You know how things can stare you in the face and you still somehow manage to overlook them? As in that famous video where a big guy in a gorilla outfit escapes most viewers’ attention?
It’s happened to me in my book Babel, in chapter 8. The story is about what it actually means when we say that ‘Russian, like English and Latin, belongs to the Indo-European family’. How does this show in the actual language? The chapter includes a little table of verbal endings, including the first person singular, which is a dead give-away of Russian being Indo-European: Latin has -o or -m, Russian has -u or -m (the latter now rare, but common in the Slavic family). Germanic languages no longer have those particular endings, though Old German still had -o.

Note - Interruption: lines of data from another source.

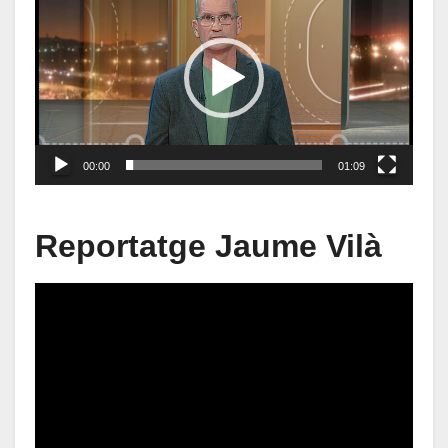
de
vídeo
00:00
01:09
Reportatge Jaume Vilà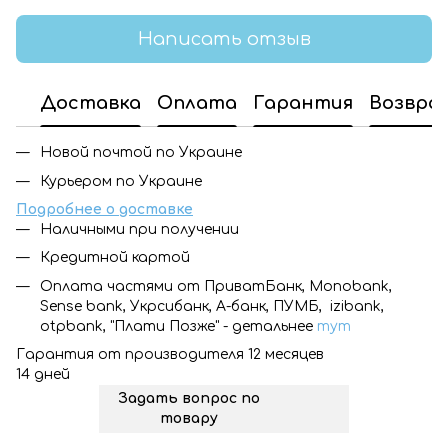
Написать отзыв
Доставка
Оплата
Гарантия
Возвра
Новой почтой по Украине
Курьером по Украине
Подробнее о доставке
Наличными при получении
Кредитной картой
Оплата частями от ПриватБанк, Monobank,
Sense bank, Укрсибанк, А-банк, ПУМБ, izibank,
otpbank, "Плати Позже" - детальнее
тут
Гарантия от производителя 12 месяцев
14 дней
Задать вопрос по
товару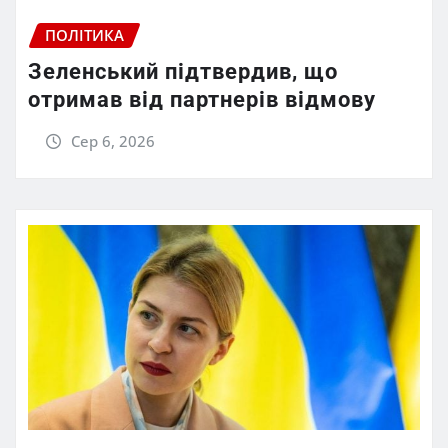
ПОЛІТИКА
Зеленський підтвердив, що
отримав від партнерів відмову
Сер 6, 2026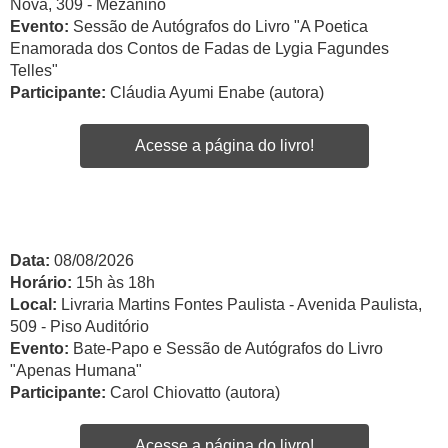
Nova, 309 - Mezanino
Evento:
Sessão de Autógrafos do Livro "A Poetica
Enamorada dos Contos de Fadas de Lygia Fagundes
Telles"
Participante:
Cláudia Ayumi Enabe (autora)
Acesse a página do livro!
Data:
08/08/2026
Horário:
15h às 18h
Local:
Livraria Martins Fontes Paulista - Avenida Paulista,
509 - Piso Auditório
Evento:
Bate-Papo e Sessão de Autógrafos do Livro
"Apenas Humana"
Participante:
Carol Chiovatto (autora)
Acesse a página do livro!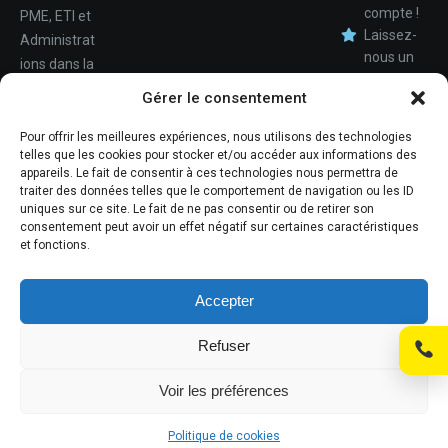
compte !
PME, ETI et
Laissez-
Administrat
nous un
ions dans la
avis.
Nom
conception,
Gérer le consentement
le
déploiemen
Pour offrir les meilleures expériences, nous utilisons des technologies
Téléphone
telles que les cookies pour stocker et/ou accéder aux informations des
t et la
appareils. Le fait de consentir à ces technologies nous permettra de
maintenan
traiter des données telles que le comportement de navigation ou les ID
ce de leur
uniques sur ce site. Le fait de ne pas consentir ou de retirer son
consentement peut avoir un effet négatif sur certaines caractéristiques
système
et fonctions.
d'informati
ons.
Accepter
Refuser
© Promosoft Informatique
Voir les préférences
Mentions légales
Politique de cookies
Politique de cookies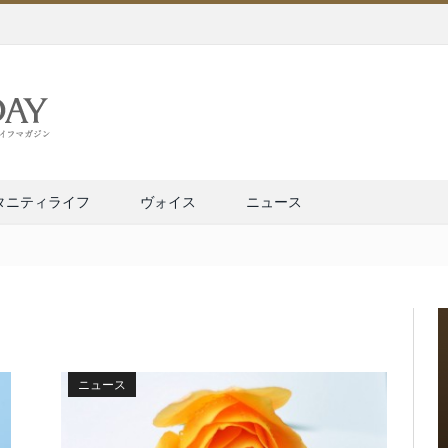
タニティライフ
ヴォイス
ニュース
ニュース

But the thing is: Germanic languages do still have that ending. Or rather, one does, in one verb. That may sound like a tiny remnant, but it’s some obscure word in some far-flung Faroese island dialect. Quite the contrary, I;m referring to the most common verb in the largest Germanic language, as big a verbal gorilla as one could wish for: it’s English’s to be. First person singular, present tense: am, more often than not reduced to its erstwhile ending, m.
In Proto-Indo-European the form was esmi, which begat Proto-Germanic izm(i), which begat Old English eom, which begat am. So there: it’s a direct cognate of the Latin and Russian words for ‘am’, which are sum and (the now archaic) jesm’.
*****
Thanks to John McWhorter for pointing out the origin of am’s m-ending in his latest Lexicon Valley podcast.